BEGIN RECORDED DATA

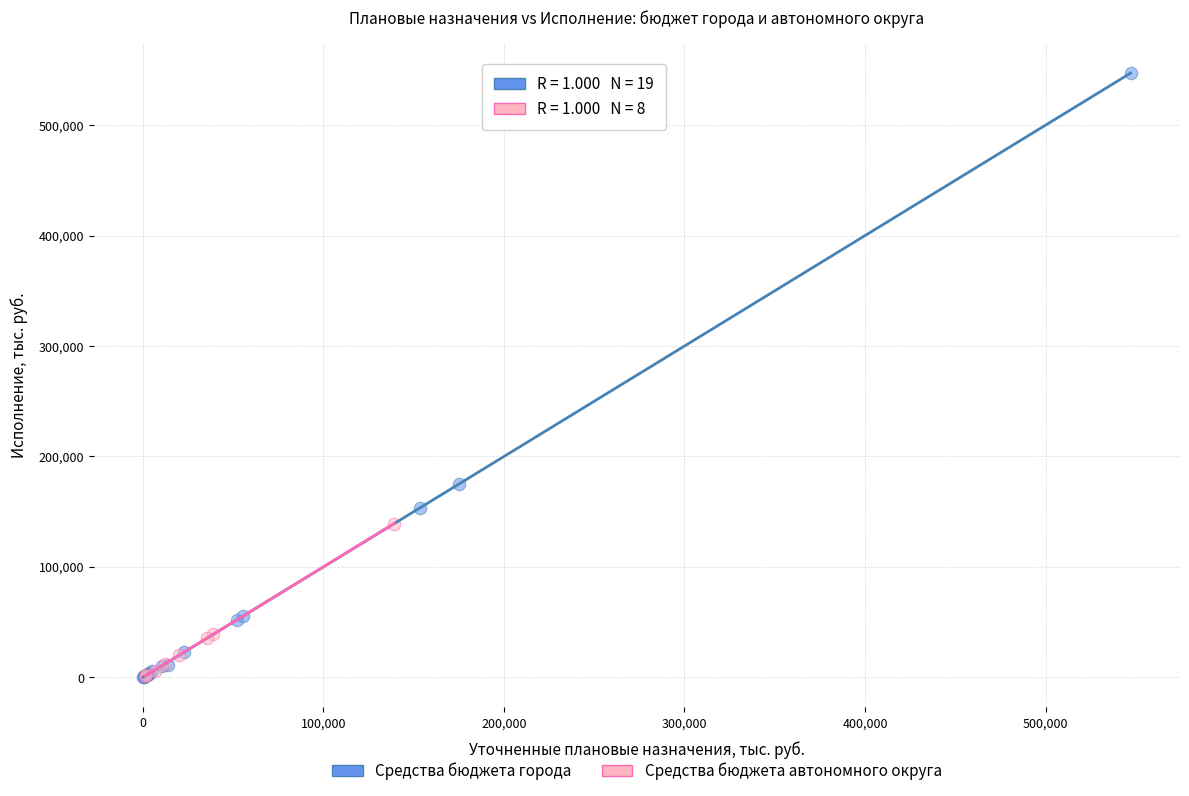

Which series has the widest spread of Y values?

Средства бюджета города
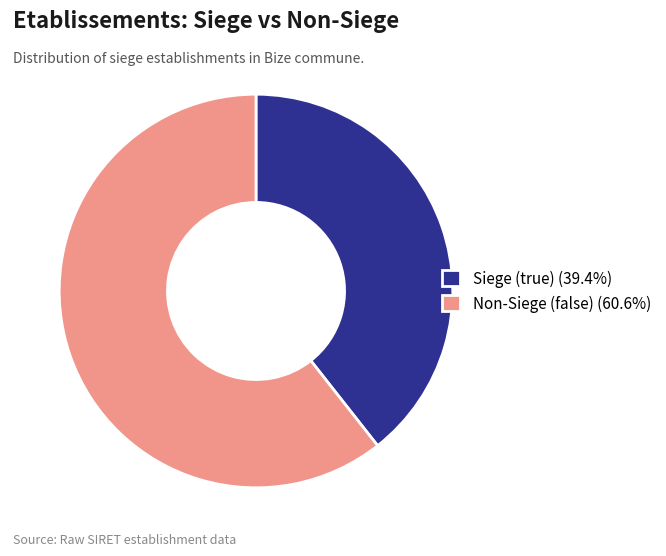

How many segments does this pie chart have?

2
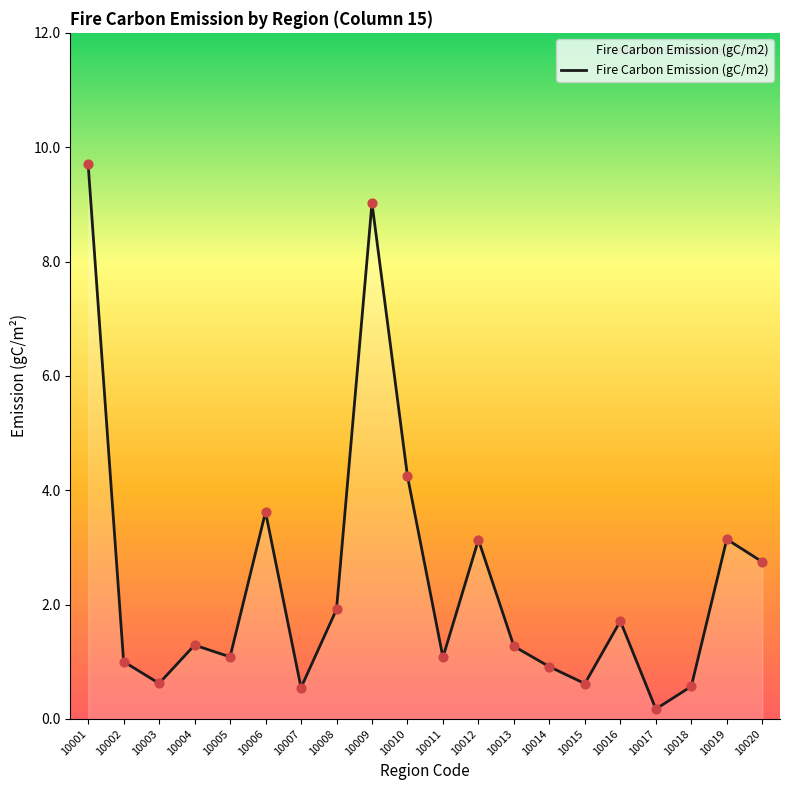

What is the ratio of the value at 10006 to the value at 10011?

3.4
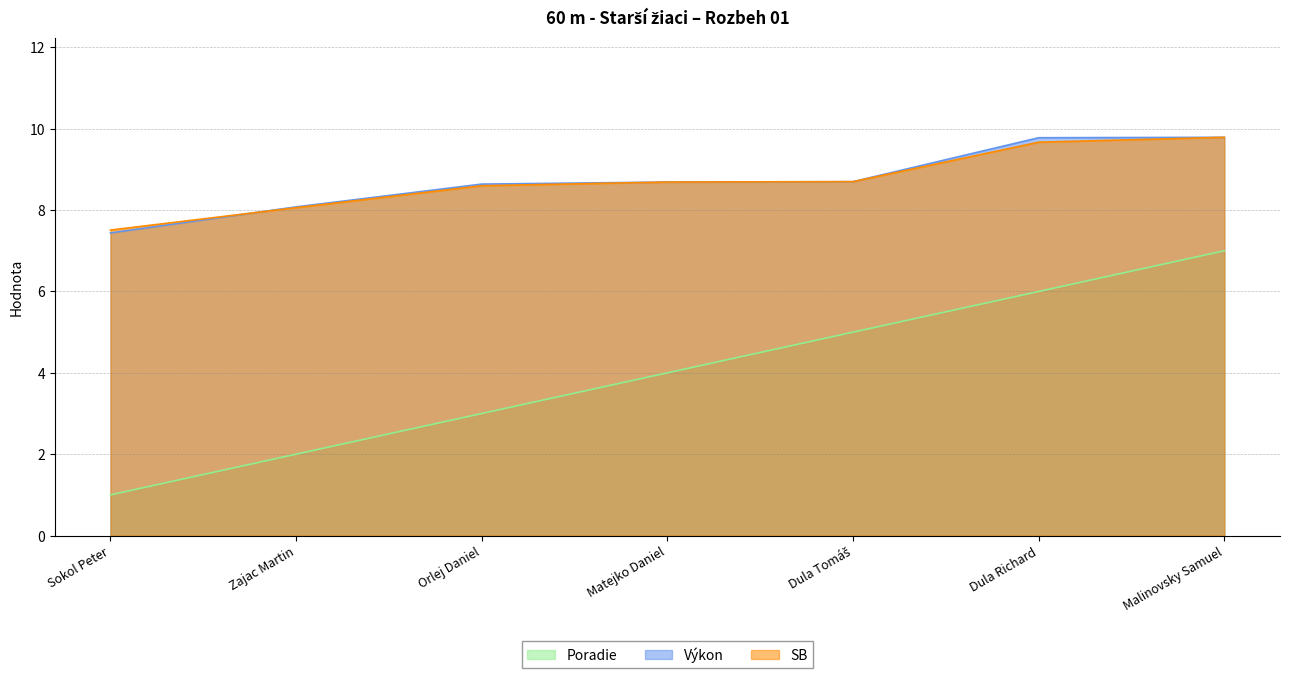

Between Orlej Daniel and Zajac Martin, which is larger?

Orlej Daniel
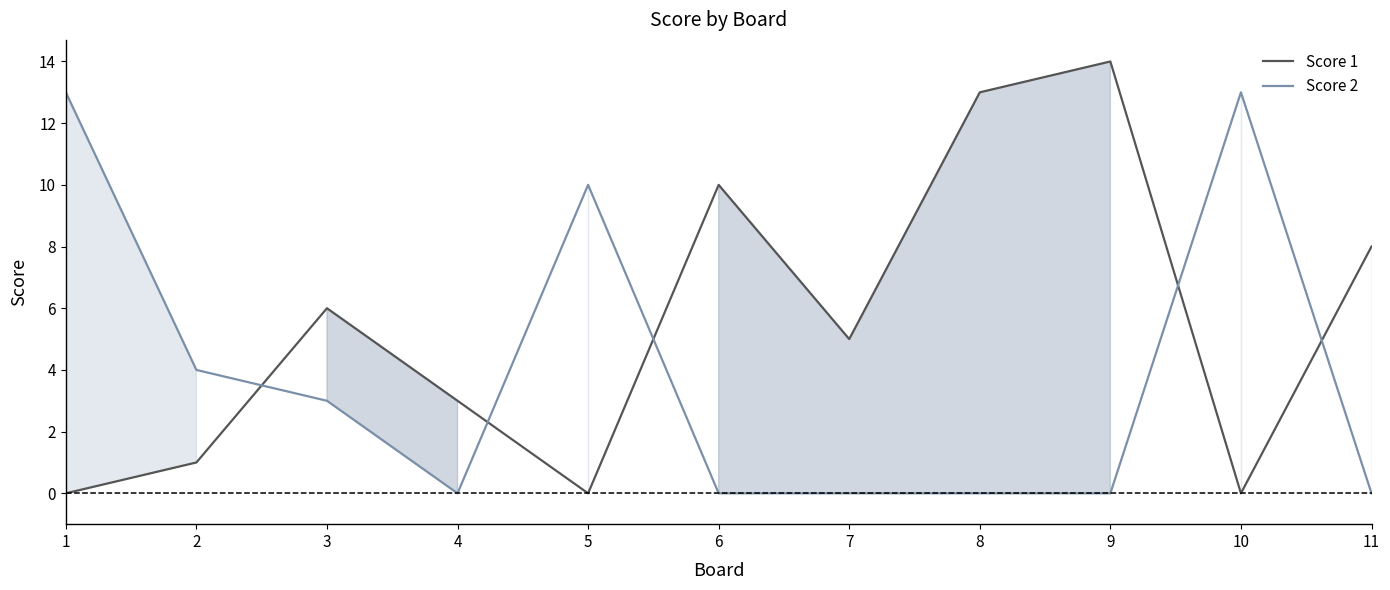

How many times do Score 1 and Score 2 cross each other?

5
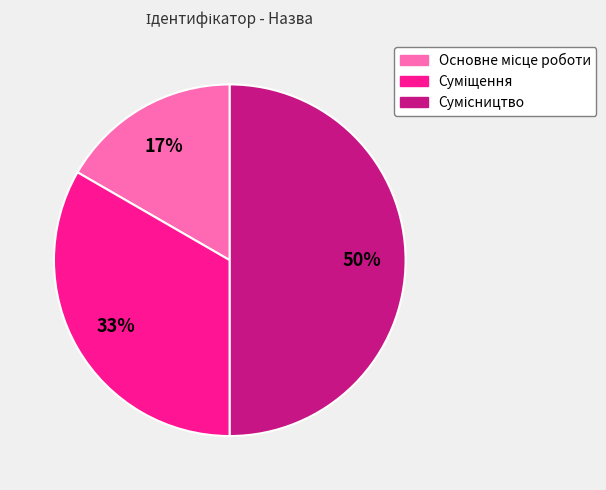

To the nearest percent, what is the average slice percentage?

33%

END RECORDED DATA

▸ **ACTIVITY**: Find every line in the rows above that contains the word "many" and copy each one out.

▸ **EXERCISE ANSWER**:
How many segments does this pie chart have?
How many times do Score 1 and Score 2 cross each other?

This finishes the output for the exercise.